Missions seems to be a central strand of most Baptists’ DNA. In the German Baptist heritage that lies at the heart of Sioux Falls Seminary’s history, we hear J.G. Oncken declare “Jeder Baptist ein Missionar!” (“Every Baptist a Missionary!”). Though Baptist theological education has been primarily for the training of pastors, education has always been part of Baptist mission work. It has been since the rise of Baptist missions with William Carey (1761-1834), the father of the modern Protestant missions movement.
Though he lacked formal education, Carey possessed a strong mind and an even more determined spirit. Apprenticed to a shoemaker as a youth, he read while he made shoes and attained an impressive level of learning. Quite gifted in languages, Carey learned New Testament Greek, Hebrew, Latin, French, Dutch, and perhaps one or two other languages. He also had a keen interest in foreign lands. As were so many of his time, he was an avid reader of Captain Cook’s Voyages.
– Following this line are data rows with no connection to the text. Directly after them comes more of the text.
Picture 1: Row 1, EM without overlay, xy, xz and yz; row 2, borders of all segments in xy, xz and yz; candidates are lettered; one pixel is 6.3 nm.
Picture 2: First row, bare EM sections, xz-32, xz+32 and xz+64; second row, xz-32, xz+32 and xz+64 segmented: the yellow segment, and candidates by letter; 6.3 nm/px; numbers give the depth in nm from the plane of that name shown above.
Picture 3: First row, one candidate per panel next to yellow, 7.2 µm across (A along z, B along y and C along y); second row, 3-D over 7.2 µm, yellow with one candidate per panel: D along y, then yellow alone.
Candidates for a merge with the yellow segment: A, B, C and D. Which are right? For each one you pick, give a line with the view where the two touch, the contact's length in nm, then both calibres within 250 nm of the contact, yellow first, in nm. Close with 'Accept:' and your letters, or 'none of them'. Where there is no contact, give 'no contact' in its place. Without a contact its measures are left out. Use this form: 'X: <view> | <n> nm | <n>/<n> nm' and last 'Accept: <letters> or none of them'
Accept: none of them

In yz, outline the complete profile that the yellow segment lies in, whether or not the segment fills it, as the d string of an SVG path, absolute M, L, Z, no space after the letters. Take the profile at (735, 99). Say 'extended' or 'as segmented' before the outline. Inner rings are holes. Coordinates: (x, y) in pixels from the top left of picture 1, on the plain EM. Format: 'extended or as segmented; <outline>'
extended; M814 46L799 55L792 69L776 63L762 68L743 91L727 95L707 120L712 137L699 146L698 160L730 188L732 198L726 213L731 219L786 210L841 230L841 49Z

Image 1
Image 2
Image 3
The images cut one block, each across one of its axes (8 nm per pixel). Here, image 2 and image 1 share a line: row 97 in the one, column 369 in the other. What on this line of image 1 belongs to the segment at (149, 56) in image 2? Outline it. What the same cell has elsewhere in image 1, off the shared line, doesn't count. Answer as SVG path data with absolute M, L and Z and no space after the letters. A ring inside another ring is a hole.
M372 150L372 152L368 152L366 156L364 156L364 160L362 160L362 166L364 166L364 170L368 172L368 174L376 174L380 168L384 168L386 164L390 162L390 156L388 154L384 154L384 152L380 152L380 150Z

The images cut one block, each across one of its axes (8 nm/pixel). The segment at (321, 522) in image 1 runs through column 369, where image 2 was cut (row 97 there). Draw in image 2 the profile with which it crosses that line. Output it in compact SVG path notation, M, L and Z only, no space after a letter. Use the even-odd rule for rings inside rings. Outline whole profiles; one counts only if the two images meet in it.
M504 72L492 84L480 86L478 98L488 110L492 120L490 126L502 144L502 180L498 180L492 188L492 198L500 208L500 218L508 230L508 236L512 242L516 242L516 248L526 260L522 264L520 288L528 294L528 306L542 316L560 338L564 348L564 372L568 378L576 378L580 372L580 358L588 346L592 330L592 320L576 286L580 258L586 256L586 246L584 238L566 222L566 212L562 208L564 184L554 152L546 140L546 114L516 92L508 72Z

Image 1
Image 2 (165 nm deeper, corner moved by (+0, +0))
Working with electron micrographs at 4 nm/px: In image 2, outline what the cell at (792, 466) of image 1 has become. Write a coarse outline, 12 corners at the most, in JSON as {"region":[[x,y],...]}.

Carey felt the call to preach. Unfortunately, that was not one of his gifts. He was a poor speaker. He was very small physically, just under five feet, and prematurely bald – made worse by the fact that he wore a very ill-fitting red wig to cover, which seemed only to heighten attention to his baldness. In the summer of 1785, he was allowed to preach at the church at Olney – and afterwards, the church decided that he shouldn’t be ordained. The next year, the church did vote to ordain him – reluctantly.
He became pastor at Moulton, but to support his growing family, he had to continue to cobble, and he opened a school. His love of languages, interest in foreign lands, and vocation to preach converged to arouse in him the desire to share the gospel with what we would call “unreached peoples.” In 1787, he asked the Northampton Association whether or not the command of Christ to teach and baptize all nations was binding on succeeding generations. The venerable John Ryland, Sr. rebuffed him publicly. “Sit down, young man. You are an enthusiast. When God pleases to convert the heathen, he will do it without consulting you or me.”
Carey did sit down – but soon sat down at his desk to write An Enquiry into the Obligations of Christians to use means for the Conversion of the Heathen. In this small book, he gave statistical information on the numbers of unreached persons in the world and theological arguments for Christians engaging in missions to take the gospel to them.